2> By the time this decision is made there will be (according to analyst estimates) over 25,000,000 netbook users in the wild and another 100,000 added every day. How do you plan to educate them that their netbook isn’t a netbook? What about the massive windfall for Psion suddenly becoming the only vendor allowed to sell a machine under this moniker? Do they deserve that? And the industry that has built up around the term?
Better we just stand our ground and get this over and done with.
Save the Netbooks
February 20th, 2009 at 3:21 am
“If Dell does not win, then either the entire industry will have to go with another term (we suggest “mini-notebook”).”
No dude! you readers are users, not manufacturers. We (and you?) will bloody well call them what we bloody well feel like, ‘mkay? Thus making the term generic, by the way.
Netbook!Netbook!Netbook!Netbook!Netbook!Netbook!Netbook!Netbook!Netbook!Netbook!Netbook!Netbook!

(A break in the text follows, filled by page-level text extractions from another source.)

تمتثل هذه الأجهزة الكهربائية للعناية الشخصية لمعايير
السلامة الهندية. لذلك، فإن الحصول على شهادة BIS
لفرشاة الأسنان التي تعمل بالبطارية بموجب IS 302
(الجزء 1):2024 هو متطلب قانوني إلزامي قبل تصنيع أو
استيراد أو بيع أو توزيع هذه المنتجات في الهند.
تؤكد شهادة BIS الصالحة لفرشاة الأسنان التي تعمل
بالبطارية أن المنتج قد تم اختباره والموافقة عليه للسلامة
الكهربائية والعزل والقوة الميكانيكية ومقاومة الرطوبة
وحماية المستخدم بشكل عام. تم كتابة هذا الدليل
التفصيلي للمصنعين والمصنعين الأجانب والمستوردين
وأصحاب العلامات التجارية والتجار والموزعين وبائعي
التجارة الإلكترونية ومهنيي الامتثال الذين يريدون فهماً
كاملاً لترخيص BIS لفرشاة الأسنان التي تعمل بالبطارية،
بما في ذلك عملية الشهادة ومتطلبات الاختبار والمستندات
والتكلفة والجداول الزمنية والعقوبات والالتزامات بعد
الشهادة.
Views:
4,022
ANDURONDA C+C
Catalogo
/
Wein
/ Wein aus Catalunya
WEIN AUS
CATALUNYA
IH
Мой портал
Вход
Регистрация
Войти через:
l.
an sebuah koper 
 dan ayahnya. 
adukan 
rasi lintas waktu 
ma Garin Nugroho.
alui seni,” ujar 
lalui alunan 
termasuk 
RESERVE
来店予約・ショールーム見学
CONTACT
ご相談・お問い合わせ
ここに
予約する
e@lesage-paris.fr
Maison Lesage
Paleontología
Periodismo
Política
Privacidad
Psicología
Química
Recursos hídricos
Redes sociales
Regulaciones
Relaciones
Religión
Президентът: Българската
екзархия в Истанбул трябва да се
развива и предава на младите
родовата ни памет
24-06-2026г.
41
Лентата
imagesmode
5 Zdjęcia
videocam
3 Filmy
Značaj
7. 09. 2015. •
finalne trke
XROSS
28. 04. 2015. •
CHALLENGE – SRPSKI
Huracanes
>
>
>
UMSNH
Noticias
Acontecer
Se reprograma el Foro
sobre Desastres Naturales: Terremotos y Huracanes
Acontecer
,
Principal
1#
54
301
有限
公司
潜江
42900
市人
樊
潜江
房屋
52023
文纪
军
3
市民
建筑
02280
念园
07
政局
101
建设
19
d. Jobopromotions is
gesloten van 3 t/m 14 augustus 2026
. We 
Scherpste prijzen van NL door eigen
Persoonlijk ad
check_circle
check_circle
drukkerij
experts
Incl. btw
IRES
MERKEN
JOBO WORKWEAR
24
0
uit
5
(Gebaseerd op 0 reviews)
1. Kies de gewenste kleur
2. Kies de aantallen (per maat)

February 20th, 2009 at 9:50 am
How about a WEBook? ten of thousand millions lawsuit avoided and everybody’s happy…. (maybe I should patent this one…
) seriously, some comon name shouldn’t be allowed a patent, what next: patent the color RED?
February 20th, 2009 at 11:13 am
I regret this. If Dell wins, another chance to get rid of the “netbook” term is lost (I don’t like the term), but mini-notebook is just ridiculous. They use that term everywere in The Netherlands and I don’t like it. It just doesn’t sound right.
March 12th, 2009 at 4:20 pm
This is so current why are we not using it now?